The subsidies themselves have triggered a rise in prices of such equipment. It has been reported, for instance, that rotovators that were priced at Rs 80,000 last year are selling at Rs 1,30,000 this year! Farmers continue to view with scepticism such an investment for just a few weeks of use. They also still find the costs prohibitive, not only as regards acquisition but also in terms of operational expenses, with costs in the range of Rs.5,000 to Rs.6,000 per acre.

Providing the machines to co-operatives has also been tried but apparently without too much success, maybe because of high demand from too many farmers in too small a period.

It has been suggested that a direct subsidy to the farmer of either Rs 200 or so per quintal added to the procurement price of paddy, or an outright cash payment of Rs 5,000 per acre to cover all costs, may incentivize farmers to tackle the problem at farm level itself.

It is worth a try.

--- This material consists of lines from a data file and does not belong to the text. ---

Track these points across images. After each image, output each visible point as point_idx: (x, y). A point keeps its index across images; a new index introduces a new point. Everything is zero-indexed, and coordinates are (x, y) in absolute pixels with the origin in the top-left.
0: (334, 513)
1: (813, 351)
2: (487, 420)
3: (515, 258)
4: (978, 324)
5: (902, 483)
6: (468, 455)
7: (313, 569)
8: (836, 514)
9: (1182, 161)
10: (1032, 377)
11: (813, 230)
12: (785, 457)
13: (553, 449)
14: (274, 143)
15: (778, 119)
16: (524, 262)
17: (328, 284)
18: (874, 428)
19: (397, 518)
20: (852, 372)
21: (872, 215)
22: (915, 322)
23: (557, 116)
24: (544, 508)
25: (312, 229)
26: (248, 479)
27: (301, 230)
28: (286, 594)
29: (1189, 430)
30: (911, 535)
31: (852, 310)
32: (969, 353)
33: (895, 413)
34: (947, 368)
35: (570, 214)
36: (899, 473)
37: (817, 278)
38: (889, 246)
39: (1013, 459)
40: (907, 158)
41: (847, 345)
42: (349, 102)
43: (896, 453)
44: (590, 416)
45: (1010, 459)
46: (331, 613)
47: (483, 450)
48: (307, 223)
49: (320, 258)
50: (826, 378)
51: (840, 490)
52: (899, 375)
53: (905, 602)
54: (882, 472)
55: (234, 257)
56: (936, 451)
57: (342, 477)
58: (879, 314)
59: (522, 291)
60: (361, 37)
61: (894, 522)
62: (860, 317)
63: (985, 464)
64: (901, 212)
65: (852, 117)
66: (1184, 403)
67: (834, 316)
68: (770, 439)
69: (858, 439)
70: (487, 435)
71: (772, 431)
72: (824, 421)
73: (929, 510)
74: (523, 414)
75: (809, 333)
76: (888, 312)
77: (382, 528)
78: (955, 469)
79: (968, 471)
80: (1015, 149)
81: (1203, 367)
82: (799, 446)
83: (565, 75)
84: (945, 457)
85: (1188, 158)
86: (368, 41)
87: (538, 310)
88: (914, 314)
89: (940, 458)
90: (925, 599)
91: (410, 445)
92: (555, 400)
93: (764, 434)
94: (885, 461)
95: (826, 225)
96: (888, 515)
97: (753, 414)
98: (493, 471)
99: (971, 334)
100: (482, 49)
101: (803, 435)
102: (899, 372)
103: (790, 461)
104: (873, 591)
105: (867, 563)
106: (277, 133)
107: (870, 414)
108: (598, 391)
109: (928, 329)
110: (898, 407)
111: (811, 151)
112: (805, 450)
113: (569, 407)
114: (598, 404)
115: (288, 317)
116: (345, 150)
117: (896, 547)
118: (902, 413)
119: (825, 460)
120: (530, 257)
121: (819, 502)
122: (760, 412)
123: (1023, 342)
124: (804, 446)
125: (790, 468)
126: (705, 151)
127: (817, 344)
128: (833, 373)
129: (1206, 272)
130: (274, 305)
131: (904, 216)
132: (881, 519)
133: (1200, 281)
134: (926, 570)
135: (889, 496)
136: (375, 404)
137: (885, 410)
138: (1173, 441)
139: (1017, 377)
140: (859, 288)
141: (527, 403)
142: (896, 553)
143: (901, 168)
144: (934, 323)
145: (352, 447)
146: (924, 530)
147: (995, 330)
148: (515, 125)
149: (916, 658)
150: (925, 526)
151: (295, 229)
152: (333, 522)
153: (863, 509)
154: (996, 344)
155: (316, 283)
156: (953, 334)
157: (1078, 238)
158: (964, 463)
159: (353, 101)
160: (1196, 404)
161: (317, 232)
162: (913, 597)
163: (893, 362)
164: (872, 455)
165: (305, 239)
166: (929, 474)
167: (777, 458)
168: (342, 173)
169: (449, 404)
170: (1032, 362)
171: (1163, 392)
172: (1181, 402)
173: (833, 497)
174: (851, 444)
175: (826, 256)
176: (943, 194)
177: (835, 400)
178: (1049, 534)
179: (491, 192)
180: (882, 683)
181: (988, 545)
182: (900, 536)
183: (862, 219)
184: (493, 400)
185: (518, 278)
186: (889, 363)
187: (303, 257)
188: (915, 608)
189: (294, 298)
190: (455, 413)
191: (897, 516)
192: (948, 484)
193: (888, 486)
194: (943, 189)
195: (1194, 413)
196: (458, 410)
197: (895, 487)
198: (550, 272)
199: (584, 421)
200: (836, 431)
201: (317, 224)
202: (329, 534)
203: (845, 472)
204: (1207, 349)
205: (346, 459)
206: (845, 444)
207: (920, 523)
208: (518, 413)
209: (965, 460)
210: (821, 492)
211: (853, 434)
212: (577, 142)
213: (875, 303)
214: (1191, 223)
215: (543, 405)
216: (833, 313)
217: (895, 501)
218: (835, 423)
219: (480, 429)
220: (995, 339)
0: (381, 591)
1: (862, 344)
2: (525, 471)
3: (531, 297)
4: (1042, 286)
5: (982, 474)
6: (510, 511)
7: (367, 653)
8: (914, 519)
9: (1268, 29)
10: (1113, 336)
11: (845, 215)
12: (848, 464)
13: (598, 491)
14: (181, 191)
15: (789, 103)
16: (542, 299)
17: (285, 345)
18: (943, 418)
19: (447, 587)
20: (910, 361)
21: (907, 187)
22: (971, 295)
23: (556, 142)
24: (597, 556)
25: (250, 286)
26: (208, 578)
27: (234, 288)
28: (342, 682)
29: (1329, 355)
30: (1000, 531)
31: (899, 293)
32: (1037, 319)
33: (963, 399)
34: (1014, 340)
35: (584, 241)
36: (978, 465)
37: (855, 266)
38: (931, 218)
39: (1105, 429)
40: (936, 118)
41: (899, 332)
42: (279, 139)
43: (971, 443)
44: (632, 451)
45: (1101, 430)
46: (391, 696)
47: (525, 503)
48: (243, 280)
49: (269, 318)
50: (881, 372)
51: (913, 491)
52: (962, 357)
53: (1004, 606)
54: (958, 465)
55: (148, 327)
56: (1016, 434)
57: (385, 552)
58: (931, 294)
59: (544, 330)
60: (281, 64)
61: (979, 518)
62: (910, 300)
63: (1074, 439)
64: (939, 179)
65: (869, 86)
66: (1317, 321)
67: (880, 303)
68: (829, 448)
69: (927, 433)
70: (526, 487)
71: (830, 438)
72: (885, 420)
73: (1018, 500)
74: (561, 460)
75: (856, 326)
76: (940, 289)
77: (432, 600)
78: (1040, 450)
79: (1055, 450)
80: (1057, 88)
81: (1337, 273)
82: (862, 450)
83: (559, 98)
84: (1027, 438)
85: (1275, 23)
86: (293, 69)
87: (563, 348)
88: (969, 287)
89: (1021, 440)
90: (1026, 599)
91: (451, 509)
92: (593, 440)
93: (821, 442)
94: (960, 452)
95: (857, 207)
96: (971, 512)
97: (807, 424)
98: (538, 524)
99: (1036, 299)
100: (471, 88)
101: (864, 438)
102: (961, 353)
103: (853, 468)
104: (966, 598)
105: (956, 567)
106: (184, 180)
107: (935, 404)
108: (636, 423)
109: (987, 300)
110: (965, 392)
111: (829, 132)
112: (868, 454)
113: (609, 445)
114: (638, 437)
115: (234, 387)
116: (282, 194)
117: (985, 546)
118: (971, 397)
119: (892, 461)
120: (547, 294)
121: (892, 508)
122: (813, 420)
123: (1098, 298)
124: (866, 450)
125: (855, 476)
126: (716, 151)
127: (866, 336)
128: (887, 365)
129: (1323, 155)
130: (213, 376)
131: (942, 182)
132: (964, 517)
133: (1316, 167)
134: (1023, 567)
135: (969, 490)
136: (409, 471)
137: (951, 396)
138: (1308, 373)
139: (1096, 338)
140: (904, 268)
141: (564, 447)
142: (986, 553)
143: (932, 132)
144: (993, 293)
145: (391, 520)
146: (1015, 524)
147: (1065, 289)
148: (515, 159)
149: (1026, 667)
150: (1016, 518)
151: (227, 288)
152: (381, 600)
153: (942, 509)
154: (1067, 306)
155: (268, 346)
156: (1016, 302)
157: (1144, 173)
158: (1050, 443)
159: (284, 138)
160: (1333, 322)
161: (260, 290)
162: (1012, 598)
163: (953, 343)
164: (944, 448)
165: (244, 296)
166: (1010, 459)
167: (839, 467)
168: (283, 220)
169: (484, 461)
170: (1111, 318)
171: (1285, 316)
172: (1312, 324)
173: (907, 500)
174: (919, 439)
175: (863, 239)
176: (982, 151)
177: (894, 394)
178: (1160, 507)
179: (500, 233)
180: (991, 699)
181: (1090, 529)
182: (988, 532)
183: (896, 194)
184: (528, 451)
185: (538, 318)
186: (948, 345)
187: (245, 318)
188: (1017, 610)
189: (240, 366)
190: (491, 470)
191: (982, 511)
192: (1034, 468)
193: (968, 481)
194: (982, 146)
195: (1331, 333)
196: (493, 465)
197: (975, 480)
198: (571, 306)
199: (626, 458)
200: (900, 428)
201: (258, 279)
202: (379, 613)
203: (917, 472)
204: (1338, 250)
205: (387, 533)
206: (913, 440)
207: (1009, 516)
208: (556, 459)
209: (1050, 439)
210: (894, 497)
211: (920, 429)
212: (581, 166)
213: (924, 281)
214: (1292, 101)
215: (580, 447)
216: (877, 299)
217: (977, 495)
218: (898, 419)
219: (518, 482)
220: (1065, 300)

It is also worth thinking of other institutional approaches rather than only thinking of the individual farmer.

If the stubble could be ploughed back into the soil by the farmer, that would have been simple, but does not appear feasible due to high costs as noted above. Projections of trade-offs against reduction in fertilizer use and better returns have been disputed by farmers’ unions.

Extraction of the stubble for subsequent sale by the farmer and conversion by industries into briquettes for industry or power generation, paper or board manufacture etc appear to be feasible. Punjab has offered a very good tariff for biomass-based power, but till date less than 5 percent of crop residue is used for this. Clearly what is lacking is a well-established and viable supply chain from farm to industry with sufficient end-to-end incentives for all players, from those who will collect and bale the biomass from individual farms to stockists and the end-use industries.

But can this be left to market forces to gradually work out? Judging by initiatives taken so far by private players, probably not.

The Confederation of Indian Industries (CII) and the Society of Indian Automobile Manufacturers (SIAM) --- or should we call them polluters incorporated? --- came together last year promising to take on this monumental tasks as a way of ‘giving back’ to society. Results from two pilot districts are awaited this year. Can we expect much?

Unfortunately, the agricultural extension machinery that performed so well during the Green Revolution has completely collapsed. It could have played the necessary crucial link role in tackling this problem today. The central government and concerned state governments could do well to consider setting up a contemporary equivalent of this for the stubble problem. Such an institutional mechanism could work with district-level cooperative bodies and other local institutions to link up with farmers and, crucially, meet the necessary costs while subsequently recovering it from the end-user industries for crop residues supplied, while providing viability gap funding if required. The farmer cannot be targeted to solve the problem or be penalized, and the private sector is proving to be the laggard it has always been. The state needs to play, must play, an important role if this problem is to be tackled.